[Saved data entries]
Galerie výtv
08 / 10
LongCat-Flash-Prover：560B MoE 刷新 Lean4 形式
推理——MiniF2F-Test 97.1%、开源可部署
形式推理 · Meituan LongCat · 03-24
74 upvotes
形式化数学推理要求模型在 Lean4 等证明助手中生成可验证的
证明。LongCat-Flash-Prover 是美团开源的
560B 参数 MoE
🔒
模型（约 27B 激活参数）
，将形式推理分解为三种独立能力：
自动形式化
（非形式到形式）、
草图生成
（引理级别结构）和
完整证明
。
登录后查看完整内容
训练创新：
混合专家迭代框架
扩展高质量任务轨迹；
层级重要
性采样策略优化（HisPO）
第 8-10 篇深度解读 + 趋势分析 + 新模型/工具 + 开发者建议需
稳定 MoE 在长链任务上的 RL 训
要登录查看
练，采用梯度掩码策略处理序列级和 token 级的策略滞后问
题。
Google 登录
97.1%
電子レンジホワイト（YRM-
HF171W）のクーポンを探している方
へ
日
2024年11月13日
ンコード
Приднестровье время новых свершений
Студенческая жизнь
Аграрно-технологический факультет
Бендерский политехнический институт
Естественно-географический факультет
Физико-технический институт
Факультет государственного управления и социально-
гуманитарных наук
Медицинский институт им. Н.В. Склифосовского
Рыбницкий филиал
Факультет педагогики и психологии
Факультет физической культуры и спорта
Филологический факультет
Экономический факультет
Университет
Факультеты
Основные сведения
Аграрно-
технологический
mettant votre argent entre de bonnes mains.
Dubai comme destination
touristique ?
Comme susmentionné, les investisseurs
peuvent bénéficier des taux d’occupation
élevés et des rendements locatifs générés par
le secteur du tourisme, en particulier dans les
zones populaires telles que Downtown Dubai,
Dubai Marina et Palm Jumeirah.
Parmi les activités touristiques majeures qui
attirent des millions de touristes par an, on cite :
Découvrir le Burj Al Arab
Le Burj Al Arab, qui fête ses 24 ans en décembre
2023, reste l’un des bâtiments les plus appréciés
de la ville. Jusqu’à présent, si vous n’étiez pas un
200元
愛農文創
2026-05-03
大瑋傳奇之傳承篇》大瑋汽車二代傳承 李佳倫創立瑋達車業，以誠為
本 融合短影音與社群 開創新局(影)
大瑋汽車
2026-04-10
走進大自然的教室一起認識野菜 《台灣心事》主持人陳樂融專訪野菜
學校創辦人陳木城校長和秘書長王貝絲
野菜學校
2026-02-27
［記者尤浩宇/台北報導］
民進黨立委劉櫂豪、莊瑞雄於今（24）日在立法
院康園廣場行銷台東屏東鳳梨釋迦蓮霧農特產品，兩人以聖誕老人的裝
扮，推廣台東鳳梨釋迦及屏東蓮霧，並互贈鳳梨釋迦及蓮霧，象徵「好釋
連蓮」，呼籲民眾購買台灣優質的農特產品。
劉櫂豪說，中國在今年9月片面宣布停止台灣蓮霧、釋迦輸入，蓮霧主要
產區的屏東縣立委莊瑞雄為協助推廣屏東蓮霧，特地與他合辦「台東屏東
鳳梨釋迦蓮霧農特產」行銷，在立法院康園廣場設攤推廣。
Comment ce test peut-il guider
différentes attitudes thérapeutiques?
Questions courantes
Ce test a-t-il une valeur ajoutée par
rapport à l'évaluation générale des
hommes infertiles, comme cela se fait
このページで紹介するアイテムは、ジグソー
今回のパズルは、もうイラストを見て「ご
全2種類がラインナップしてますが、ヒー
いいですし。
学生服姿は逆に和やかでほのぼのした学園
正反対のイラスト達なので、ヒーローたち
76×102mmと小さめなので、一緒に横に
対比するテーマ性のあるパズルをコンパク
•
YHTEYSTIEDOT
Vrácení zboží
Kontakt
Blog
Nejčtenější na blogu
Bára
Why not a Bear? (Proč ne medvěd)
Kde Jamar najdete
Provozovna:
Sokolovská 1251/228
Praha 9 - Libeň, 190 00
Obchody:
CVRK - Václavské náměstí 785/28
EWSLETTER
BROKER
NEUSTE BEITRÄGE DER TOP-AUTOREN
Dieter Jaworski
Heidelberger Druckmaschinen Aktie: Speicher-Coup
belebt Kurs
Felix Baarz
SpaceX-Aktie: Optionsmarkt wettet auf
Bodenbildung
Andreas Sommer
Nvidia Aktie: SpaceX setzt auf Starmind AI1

#### TASK ITEM
All the lines above are to be copied exactly, with none left out.

#### TASK RESULT
Galerie výtv
08 / 10
LongCat-Flash-Prover：560B MoE 刷新 Lean4 形式
推理——MiniF2F-Test 97.1%、开源可部署
形式推理 · Meituan LongCat · 03-24
74 upvotes
形式化数学推理要求模型在 Lean4 等证明助手中生成可验证的
证明。LongCat-Flash-Prover 是美团开源的
560B 参数 MoE
🔒
模型（约 27B 激活参数）
，将形式推理分解为三种独立能力：
自动形式化
（非形式到形式）、
草图生成
（引理级别结构）和
完整证明
。
登录后查看完整内容
训练创新：
混合专家迭代框架
扩展高质量任务轨迹；
层级重要
性采样策略优化（HisPO）
第 8-10 篇深度解读 + 趋势分析 + 新模型/工具 + 开发者建议需
稳定 MoE 在长链任务上的 RL 训
要登录查看
练，采用梯度掩码策略处理序列级和 token 级的策略滞后问
题。
Google 登录
97.1%
電子レンジホワイト（YRM-
HF171W）のクーポンを探している方
へ
日
2024年11月13日
ンコード
Приднестровье время новых свершений
Студенческая жизнь
Аграрно-технологический факультет
Бендерский политехнический институт
Естественно-географический факультет
Физико-технический институт
Факультет государственного управления и социально-
гуманитарных наук
Медицинский институт им. Н.В. Склифосовского
Рыбницкий филиал
Факультет педагогики и психологии
Факультет физической культуры и спорта
Филологический факультет
Экономический факультет
Университет
Факультеты
Основные сведения
Аграрно-
технологический
mettant votre argent entre de bonnes mains.
Dubai comme destination
touristique ?
Comme susmentionné, les investisseurs
peuvent bénéficier des taux d’occupation
élevés et des rendements locatifs générés par
le secteur du tourisme, en particulier dans les
zones populaires telles que Downtown Dubai,
Dubai Marina et Palm Jumeirah.
Parmi les activités touristiques majeures qui
attirent des millions de touristes par an, on cite :
Découvrir le Burj Al Arab
Le Burj Al Arab, qui fête ses 24 ans en décembre
2023, reste l’un des bâtiments les plus appréciés
de la ville. Jusqu’à présent, si vous n’étiez pas un
200元
愛農文創
2026-05-03
大瑋傳奇之傳承篇》大瑋汽車二代傳承 李佳倫創立瑋達車業，以誠為
本 融合短影音與社群 開創新局(影)
大瑋汽車
2026-04-10
走進大自然的教室一起認識野菜 《台灣心事》主持人陳樂融專訪野菜
學校創辦人陳木城校長和秘書長王貝絲
野菜學校
2026-02-27
［記者尤浩宇/台北報導］
民進黨立委劉櫂豪、莊瑞雄於今（24）日在立法
院康園廣場行銷台東屏東鳳梨釋迦蓮霧農特產品，兩人以聖誕老人的裝
扮，推廣台東鳳梨釋迦及屏東蓮霧，並互贈鳳梨釋迦及蓮霧，象徵「好釋
連蓮」，呼籲民眾購買台灣優質的農特產品。
劉櫂豪說，中國在今年9月片面宣布停止台灣蓮霧、釋迦輸入，蓮霧主要
產區的屏東縣立委莊瑞雄為協助推廣屏東蓮霧，特地與他合辦「台東屏東
鳳梨釋迦蓮霧農特產」行銷，在立法院康園廣場設攤推廣。
Comment ce test peut-il guider
différentes attitudes thérapeutiques?
Questions courantes
Ce test a-t-il une valeur ajoutée par
rapport à l'évaluation générale des
hommes infertiles, comme cela se fait
このページで紹介するアイテムは、ジグソー
今回のパズルは、もうイラストを見て「ご
全2種類がラインナップしてますが、ヒー
いいですし。
学生服姿は逆に和やかでほのぼのした学園
正反対のイラスト達なので、ヒーローたち
76×102mmと小さめなので、一緒に横に
対比するテーマ性のあるパズルをコンパク
•
YHTEYSTIEDOT
Vrácení zboží
Kontakt
Blog
Nejčtenější na blogu
Bára
Why not a Bear? (Proč ne medvěd)
Kde Jamar najdete
Provozovna:
Sokolovská 1251/228
Praha 9 - Libeň, 190 00
Obchody:
CVRK - Václavské náměstí 785/28
EWSLETTER
BROKER
NEUSTE BEITRÄGE DER TOP-AUTOREN
Dieter Jaworski
Heidelberger Druckmaschinen Aktie: Speicher-Coup
belebt Kurs
Felix Baarz
SpaceX-Aktie: Optionsmarkt wettet auf
Bodenbildung
Andreas Sommer
Nvidia Aktie: SpaceX setzt auf Starmind AI1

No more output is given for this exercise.